>Every time you feel inferiority, inability, or any other kind of stressful pressure, I want you to do this.
I feel this constantly.
>Stop, take a breath, relax your mind. Then consciously, deliberately remind yourself of your value. Pat yourself on the head and give yourself chicken tendies points.
I have greater value being dead than alive. I am a burden, I am redundant, and I was abused by my parents who never even loved or cared about me. I am nobody and I suffer every day of my life.
>What you see greatly influences how you feel.
>If you constantly 'see' inferiority, then you end up feeling inferior.
>But if you constantly 'see' something good about you, then you end up with a good, more comfy feeling.
I have to avoid reflections and mirrors as these make me cry seeing how horrible I look.
>Change your perspective, change your mind, change your feelings, change your life.
Empty words.
>Everyone has something 'good' about them, on account of them being human beings. Your good is in your astounding potential you possess as a rational, thinking, reading, intelligent, living human being. If you're genuinely trying to improve yourself, developing that potential, that puts you above 90% of the people out there, and is well worth praising.
>Anyone who's trying to better themselves is worth praising, from the littlest child to the oldest man, and you are no different dear Anon. Everybody can change with the right method and energy.
Perhaps but threads like this are distracting me from the long and hard journey through all those fucking books in the library. I still have so many to read through as well as lots of thoughtforming projects to continue work on.
>Stoics love to change perspectives. Here's a famous example from the 300 movie: That persian king dude is like "My arrows will blot out the sun". Leoniads the Spartan king is like, 'Then we shall fight in the shade" (a 'Laconic' phrase).
>One perspective you could take there is holy shit a bunch of deadly arrows are coming our way we're about to die holy shit.
>The other perspective is was he said, taking reality and finding the comfort in it (shade in this case).
>The first perspective evokes fear and terror. The second perspective evokes calm and comfort. Its within calm and comfort where people can overcome their feelings, act reasonably, intelligently, wisely, for the best; more like a man and less like a beast.
I don't give a shit about external things. I am depressed because of the condition of my body and my poor health.
>When you look at your life, what do you see? Do you see misery and misfortune? Or do you see the profound fortune to have been born in such an age of extreme material wealth, never before seen? Do you see the ignorance and stupidity of others before you, or do you see the infinite wisdom of history that's available right at your fingertips? Do you see the billions of people on this planet as opportunities or problems? Do you see yourself as a problem to avoid or an opportunity to develop?
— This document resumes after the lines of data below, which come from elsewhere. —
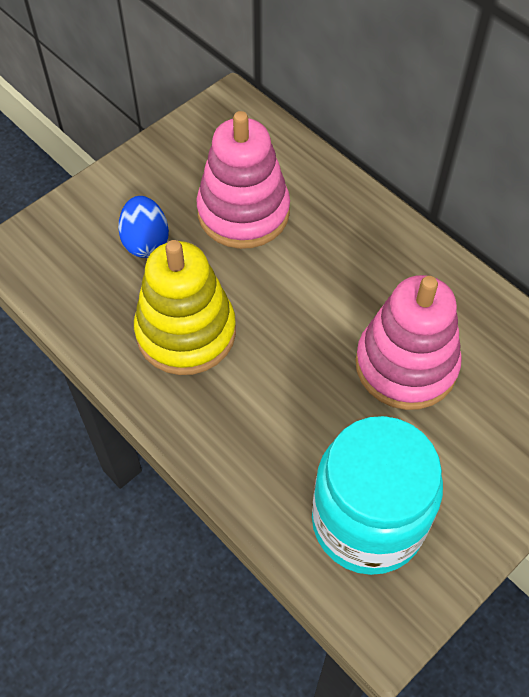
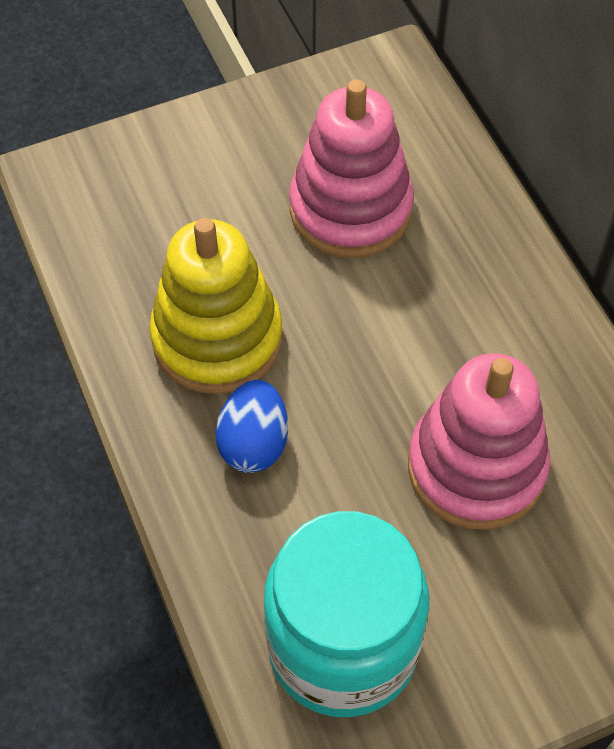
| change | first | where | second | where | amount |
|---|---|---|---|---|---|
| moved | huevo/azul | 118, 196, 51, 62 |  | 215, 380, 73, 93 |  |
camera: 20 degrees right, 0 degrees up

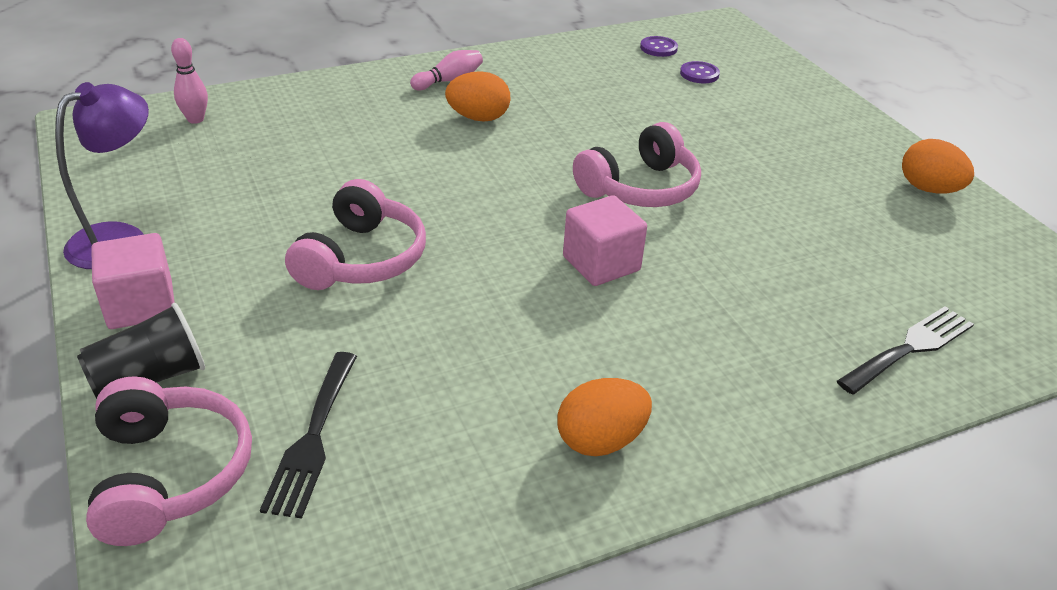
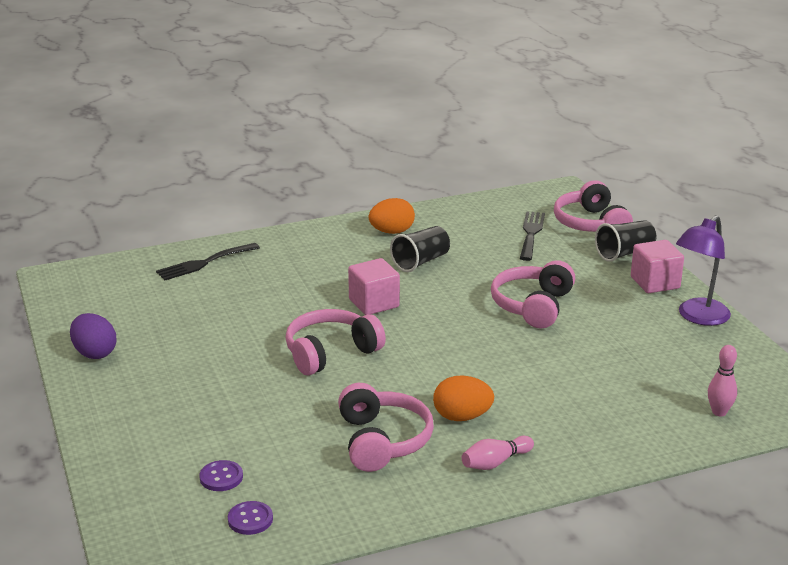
| change | first | where | second | where | amount |
|---|---|---|---|---|---|
| added |  |  | auriculares/rosa | 338, 383, 96, 89 |  |
| added |  |  | vaso/negro | 390, 226, 60, 46 |  |
| recoloured | huevo/naranja | 902, 139, 72, 55 | huevo/morado | 70, 313, 47, 46 |  |
camera: 175 degrees left, 10 degrees down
Yeah I sure feel fucking fortunate to be born to rich parents who then proceeded to abusing, starving, beating, yelling, etc. me and leaving me a damaged young man with all kinds of notable odd things with his behaviour because of the repeated and intense traumas. I just want to live the fuck alone and not be bothered by anyone in a place with no mirrors so I can't see my horrible face.
I see the billions of people on the planet as a big nuisance that needs to be exterminated.
I see myself as something that should have been mercy killed at a young age and I wish my parents would have been killed too.
>all that other shit
I've got work to be doing and don't need some shitty motivational speech. I'm going to press on anyways because I have to and I'm too cowardly to just commit suicide.